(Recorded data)

···

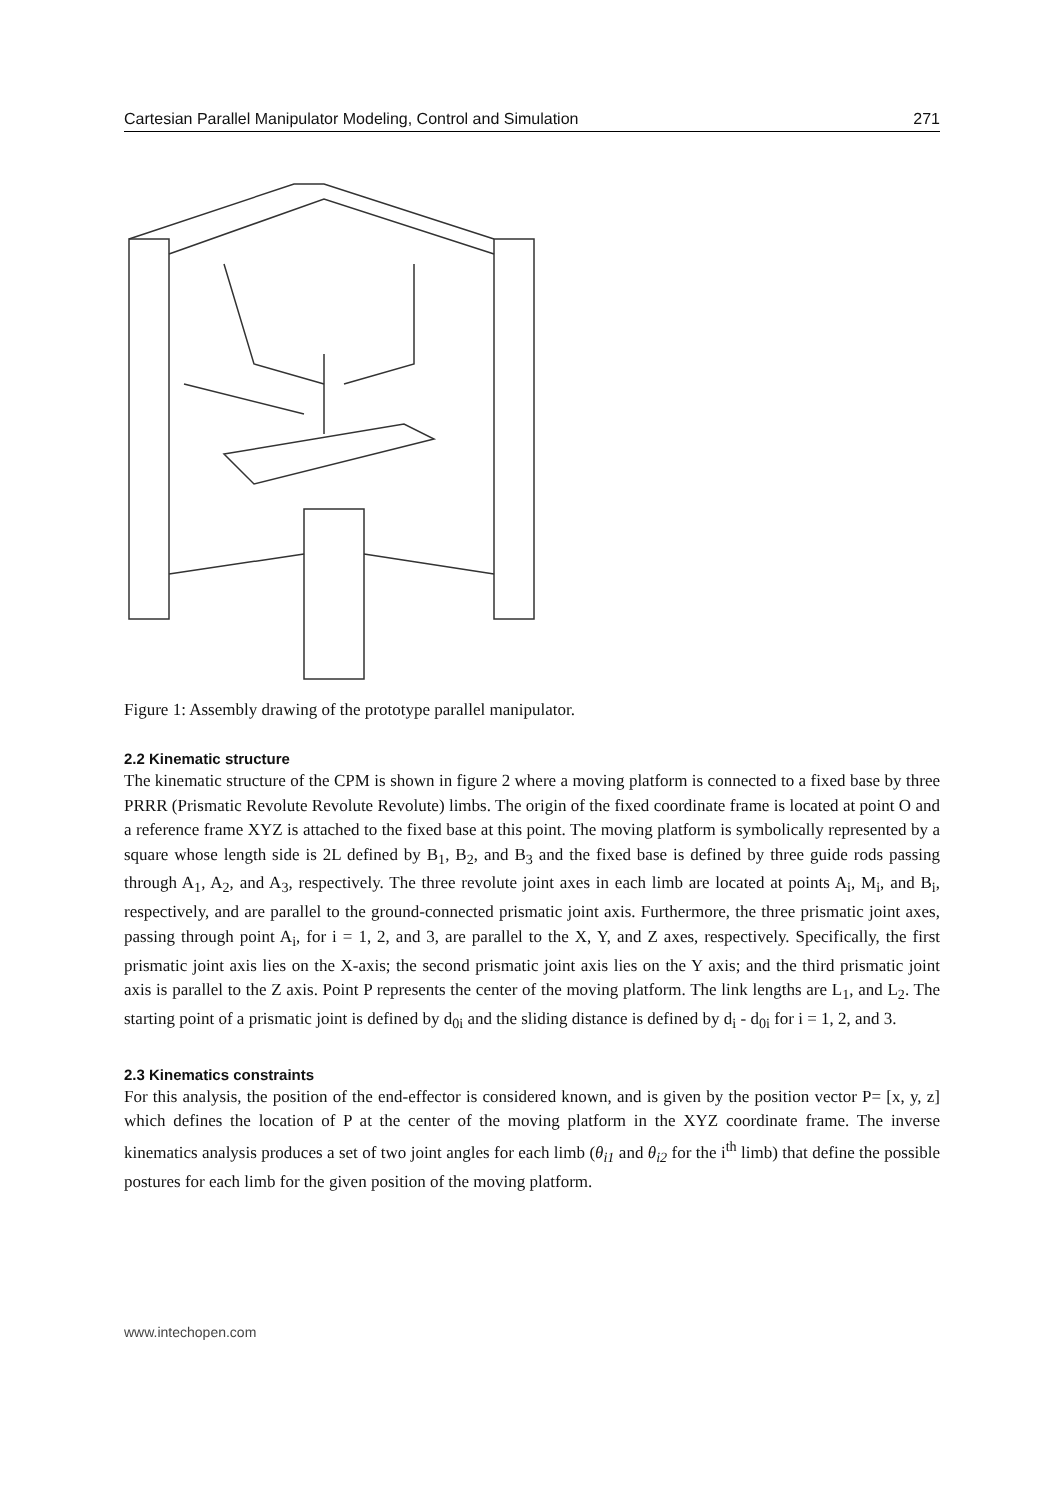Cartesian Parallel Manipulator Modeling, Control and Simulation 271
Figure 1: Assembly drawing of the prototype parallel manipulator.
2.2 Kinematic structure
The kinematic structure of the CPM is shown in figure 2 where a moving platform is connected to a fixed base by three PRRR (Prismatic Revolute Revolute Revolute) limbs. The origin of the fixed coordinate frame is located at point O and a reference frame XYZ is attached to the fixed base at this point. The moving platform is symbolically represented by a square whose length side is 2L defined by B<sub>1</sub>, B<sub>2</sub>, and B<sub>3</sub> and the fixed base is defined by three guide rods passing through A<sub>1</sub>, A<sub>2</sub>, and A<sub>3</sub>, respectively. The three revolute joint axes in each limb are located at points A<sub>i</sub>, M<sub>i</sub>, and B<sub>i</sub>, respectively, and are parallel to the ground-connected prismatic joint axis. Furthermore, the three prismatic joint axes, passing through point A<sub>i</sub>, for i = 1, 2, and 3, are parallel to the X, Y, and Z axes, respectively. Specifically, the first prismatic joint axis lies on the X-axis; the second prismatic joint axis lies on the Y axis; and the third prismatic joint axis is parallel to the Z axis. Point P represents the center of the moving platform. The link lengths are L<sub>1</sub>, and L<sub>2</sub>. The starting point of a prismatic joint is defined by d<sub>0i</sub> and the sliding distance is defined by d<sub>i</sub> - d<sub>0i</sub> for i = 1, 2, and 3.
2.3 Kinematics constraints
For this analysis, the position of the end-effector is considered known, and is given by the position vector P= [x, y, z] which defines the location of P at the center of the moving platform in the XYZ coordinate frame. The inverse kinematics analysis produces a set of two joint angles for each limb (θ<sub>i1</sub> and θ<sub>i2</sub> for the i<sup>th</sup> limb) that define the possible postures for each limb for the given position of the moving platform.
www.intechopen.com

···

**Problem description:**
Nothing but the text is wanted: repeat the data above exactly, without its images.

**Exercise solution:**
Cartesian Parallel Manipulator Modeling, Control and Simulation 271
Figure 1: Assembly drawing of the prototype parallel manipulator.
2.2 Kinematic structure
The kinematic structure of the CPM is shown in figure 2 where a moving platform is connected to a fixed base by three PRRR (Prismatic Revolute Revolute Revolute) limbs. The origin of the fixed coordinate frame is located at point O and a reference frame XYZ is attached to the fixed base at this point. The moving platform is symbolically represented by a square whose length side is 2L defined by B<sub>1</sub>, B<sub>2</sub>, and B<sub>3</sub> and the fixed base is defined by three guide rods passing through A<sub>1</sub>, A<sub>2</sub>, and A<sub>3</sub>, respectively. The three revolute joint axes in each limb are located at points A<sub>i</sub>, M<sub>i</sub>, and B<sub>i</sub>, respectively, and are parallel to the ground-connected prismatic joint axis. Furthermore, the three prismatic joint axes, passing through point A<sub>i</sub>, for i = 1, 2, and 3, are parallel to the X, Y, and Z axes, respectively. Specifically, the first prismatic joint axis lies on the X-axis; the second prismatic joint axis lies on the Y axis; and the third prismatic joint axis is parallel to the Z axis. Point P represents the center of the moving platform. The link lengths are L<sub>1</sub>, and L<sub>2</sub>. The starting point of a prismatic joint is defined by d<sub>0i</sub> and the sliding distance is defined by d<sub>i</sub> - d<sub>0i</sub> for i = 1, 2, and 3.
2.3 Kinematics constraints
For this analysis, the position of the end-effector is considered known, and is given by the position vector P= [x, y, z] which defines the location of P at the center of the moving platform in the XYZ coordinate frame. The inverse kinematics analysis produces a set of two joint angles for each limb (θ<sub>i1</sub> and θ<sub>i2</sub> for the i<sup>th</sup> limb) that define the possible postures for each limb for the given position of the moving platform.
www.intechopen.com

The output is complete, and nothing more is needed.